_Activity_
Give back the text of the listing below line for line and unchanged, from the first page to the last, leaving out every picture.

==*==

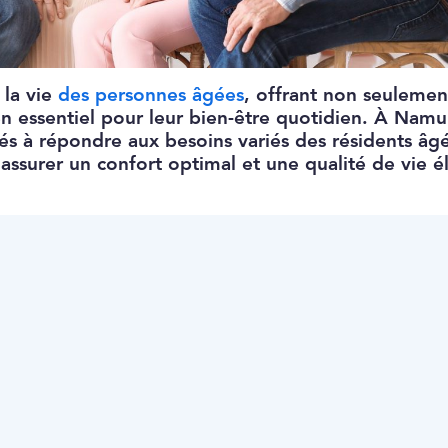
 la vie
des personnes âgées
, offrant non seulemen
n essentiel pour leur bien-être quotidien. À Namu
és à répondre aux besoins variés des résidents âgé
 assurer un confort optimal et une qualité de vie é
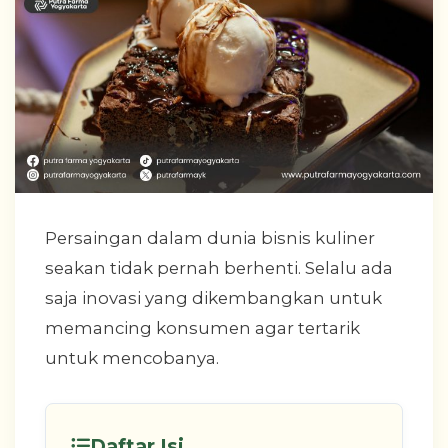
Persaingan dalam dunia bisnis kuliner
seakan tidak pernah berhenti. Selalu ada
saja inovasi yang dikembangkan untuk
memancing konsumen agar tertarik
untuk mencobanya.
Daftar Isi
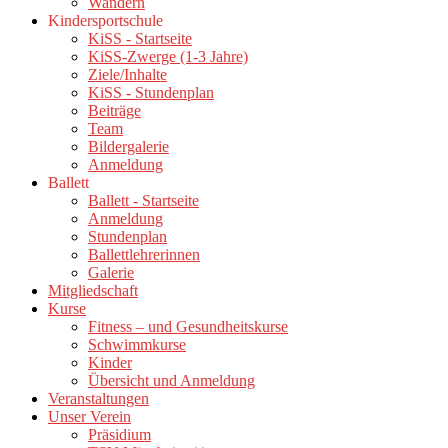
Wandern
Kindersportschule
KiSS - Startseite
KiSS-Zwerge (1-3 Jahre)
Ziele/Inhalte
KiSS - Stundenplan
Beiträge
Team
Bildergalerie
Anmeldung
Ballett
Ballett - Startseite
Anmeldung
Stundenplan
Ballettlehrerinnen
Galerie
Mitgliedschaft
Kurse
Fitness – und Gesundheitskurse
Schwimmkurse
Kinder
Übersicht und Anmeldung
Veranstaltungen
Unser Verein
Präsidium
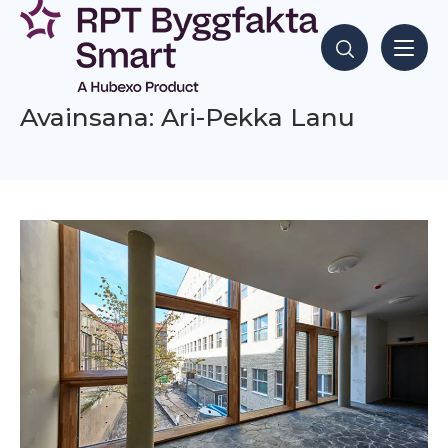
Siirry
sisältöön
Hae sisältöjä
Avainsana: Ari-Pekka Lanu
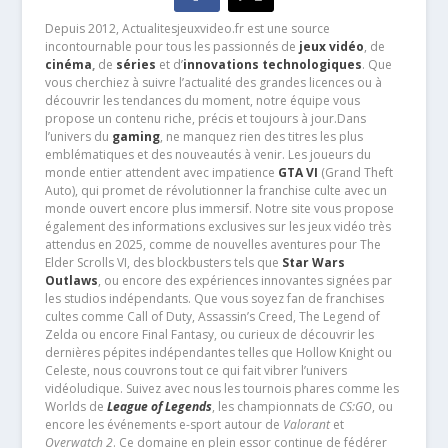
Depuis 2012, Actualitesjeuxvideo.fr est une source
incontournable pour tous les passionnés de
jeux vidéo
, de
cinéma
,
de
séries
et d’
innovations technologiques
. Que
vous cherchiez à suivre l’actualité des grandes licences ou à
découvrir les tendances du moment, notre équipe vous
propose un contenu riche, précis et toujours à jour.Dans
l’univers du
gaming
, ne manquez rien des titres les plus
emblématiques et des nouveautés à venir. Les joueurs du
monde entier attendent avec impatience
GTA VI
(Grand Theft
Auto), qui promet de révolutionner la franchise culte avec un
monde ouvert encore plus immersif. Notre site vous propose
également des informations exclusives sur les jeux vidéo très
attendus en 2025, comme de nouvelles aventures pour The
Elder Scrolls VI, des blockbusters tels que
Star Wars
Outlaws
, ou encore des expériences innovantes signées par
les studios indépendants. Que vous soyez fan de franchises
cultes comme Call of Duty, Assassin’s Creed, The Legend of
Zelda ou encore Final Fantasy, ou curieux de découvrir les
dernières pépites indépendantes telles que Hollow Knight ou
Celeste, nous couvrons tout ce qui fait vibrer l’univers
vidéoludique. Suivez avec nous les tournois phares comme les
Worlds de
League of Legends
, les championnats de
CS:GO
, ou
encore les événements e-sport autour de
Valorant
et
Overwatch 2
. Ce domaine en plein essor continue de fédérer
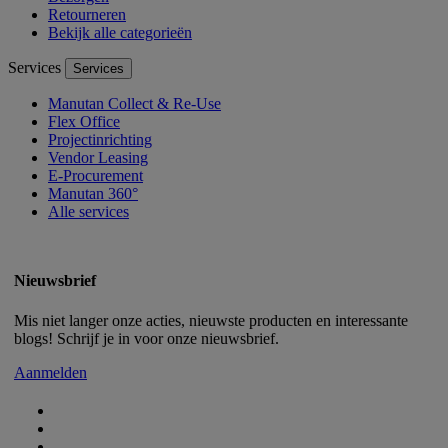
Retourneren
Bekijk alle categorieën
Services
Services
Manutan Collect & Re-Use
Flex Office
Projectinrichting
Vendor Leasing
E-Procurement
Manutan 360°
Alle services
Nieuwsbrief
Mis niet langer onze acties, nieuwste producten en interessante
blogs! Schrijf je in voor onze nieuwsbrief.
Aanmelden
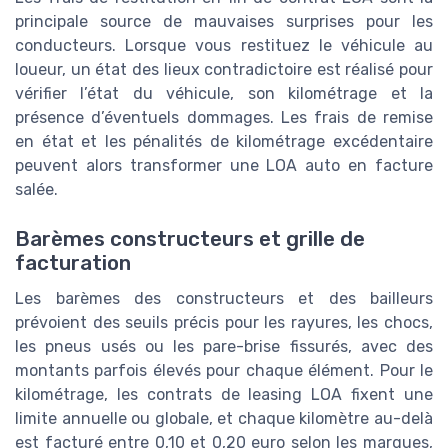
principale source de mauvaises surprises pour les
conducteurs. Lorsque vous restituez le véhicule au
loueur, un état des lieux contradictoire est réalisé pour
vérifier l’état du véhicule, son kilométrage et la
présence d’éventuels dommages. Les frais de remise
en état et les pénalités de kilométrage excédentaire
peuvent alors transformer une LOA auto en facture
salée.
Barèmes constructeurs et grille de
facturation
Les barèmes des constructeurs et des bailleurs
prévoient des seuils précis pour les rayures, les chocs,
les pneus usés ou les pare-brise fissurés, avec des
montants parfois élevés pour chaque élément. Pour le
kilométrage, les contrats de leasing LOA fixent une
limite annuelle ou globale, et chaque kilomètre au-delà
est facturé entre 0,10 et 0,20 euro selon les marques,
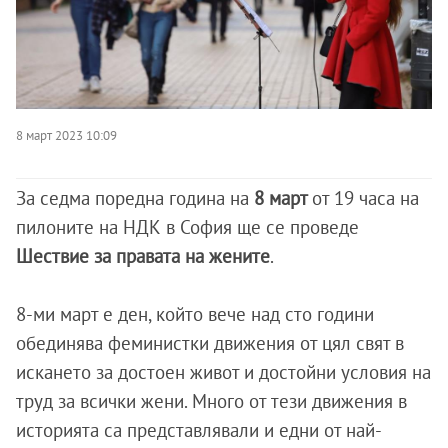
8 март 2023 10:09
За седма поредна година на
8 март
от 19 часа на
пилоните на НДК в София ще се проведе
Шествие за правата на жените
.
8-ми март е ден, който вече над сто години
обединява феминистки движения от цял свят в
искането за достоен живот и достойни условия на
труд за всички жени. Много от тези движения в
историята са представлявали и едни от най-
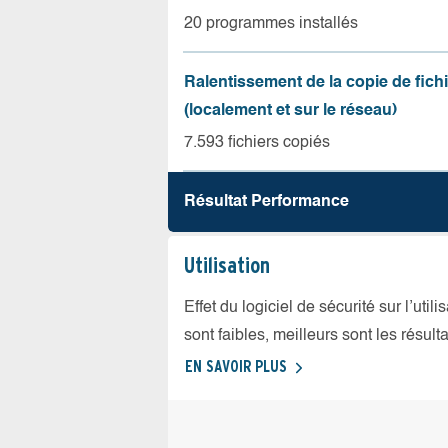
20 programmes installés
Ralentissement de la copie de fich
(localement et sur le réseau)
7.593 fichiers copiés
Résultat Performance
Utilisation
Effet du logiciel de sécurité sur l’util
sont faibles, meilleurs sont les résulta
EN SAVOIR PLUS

==*==

_Result for this exercise_
 la vie
des personnes âgées
, offrant non seulemen
n essentiel pour leur bien-être quotidien. À Namu
és à répondre aux besoins variés des résidents âgé
 assurer un confort optimal et une qualité de vie é
Persaingan dalam dunia bisnis kuliner
seakan tidak pernah berhenti. Selalu ada
saja inovasi yang dikembangkan untuk
memancing konsumen agar tertarik
untuk mencobanya.
Daftar Isi
Wandern
Kindersportschule
KiSS - Startseite
KiSS-Zwerge (1-3 Jahre)
Ziele/Inhalte
KiSS - Stundenplan
Beiträge
Team
Bildergalerie
Anmeldung
Ballett
Ballett - Startseite
Anmeldung
Stundenplan
Ballettlehrerinnen
Galerie
Mitgliedschaft
Kurse
Fitness – und Gesundheitskurse
Schwimmkurse
Kinder
Übersicht und Anmeldung
Veranstaltungen
Unser Verein
Präsidium
Siirry
sisältöön
Hae sisältöjä
Avainsana: Ari-Pekka Lanu
Depuis 2012, Actualitesjeuxvideo.fr est une source
incontournable pour tous les passionnés de
jeux vidéo
, de
cinéma
,
de
séries
et d’
innovations technologiques
. Que
vous cherchiez à suivre l’actualité des grandes licences ou à
découvrir les tendances du moment, notre équipe vous
propose un contenu riche, précis et toujours à jour.Dans
l’univers du
gaming
, ne manquez rien des titres les plus
emblématiques et des nouveautés à venir. Les joueurs du
monde entier attendent avec impatience
GTA VI
(Grand Theft
Auto), qui promet de révolutionner la franchise culte avec un
monde ouvert encore plus immersif. Notre site vous propose
également des informations exclusives sur les jeux vidéo très
attendus en 2025, comme de nouvelles aventures pour The
Elder Scrolls VI, des blockbusters tels que
Star Wars
Outlaws
, ou encore des expériences innovantes signées par
les studios indépendants. Que vous soyez fan de franchises
cultes comme Call of Duty, Assassin’s Creed, The Legend of
Zelda ou encore Final Fantasy, ou curieux de découvrir les
dernières pépites indépendantes telles que Hollow Knight ou
Celeste, nous couvrons tout ce qui fait vibrer l’univers
vidéoludique. Suivez avec nous les tournois phares comme les
Worlds de
League of Legends
, les championnats de
CS:GO
, ou
encore les événements e-sport autour de
Valorant
et
Overwatch 2
. Ce domaine en plein essor continue de fédérer
Retourneren
Bekijk alle categorieën
Services
Services
Manutan Collect & Re-Use
Flex Office
Projectinrichting
Vendor Leasing
E-Procurement
Manutan 360°
Alle services
Nieuwsbrief
Mis niet langer onze acties, nieuwste producten en interessante
blogs! Schrijf je in voor onze nieuwsbrief.
Aanmelden
principale source de mauvaises surprises pour les
conducteurs. Lorsque vous restituez le véhicule au
loueur, un état des lieux contradictoire est réalisé pour
vérifier l’état du véhicule, son kilométrage et la
présence d’éventuels dommages. Les frais de remise
en état et les pénalités de kilométrage excédentaire
peuvent alors transformer une LOA auto en facture
salée.
Barèmes constructeurs et grille de
facturation
Les barèmes des constructeurs et des bailleurs
prévoient des seuils précis pour les rayures, les chocs,
les pneus usés ou les pare-brise fissurés, avec des
montants parfois élevés pour chaque élément. Pour le
kilométrage, les contrats de leasing LOA fixent une
limite annuelle ou globale, et chaque kilomètre au-delà
est facturé entre 0,10 et 0,20 euro selon les marques,
8 март 2023 10:09
За седма поредна година на
8 март
от 19 часа на
пилоните на НДК в София ще се проведе
Шествие за правата на жените
.
8-ми март е ден, който вече над сто години
обединява феминистки движения от цял свят в
искането за достоен живот и достойни условия на
труд за всички жени. Много от тези движения в
историята са представлявали и едни от най-
20 programmes installés
Ralentissement de la copie de fich
(localement et sur le réseau)
7.593 fichiers copiés
Résultat Performance
Utilisation
Effet du logiciel de sécurité sur l’util
sont faibles, meilleurs sont les résulta
EN SAVOIR PLUS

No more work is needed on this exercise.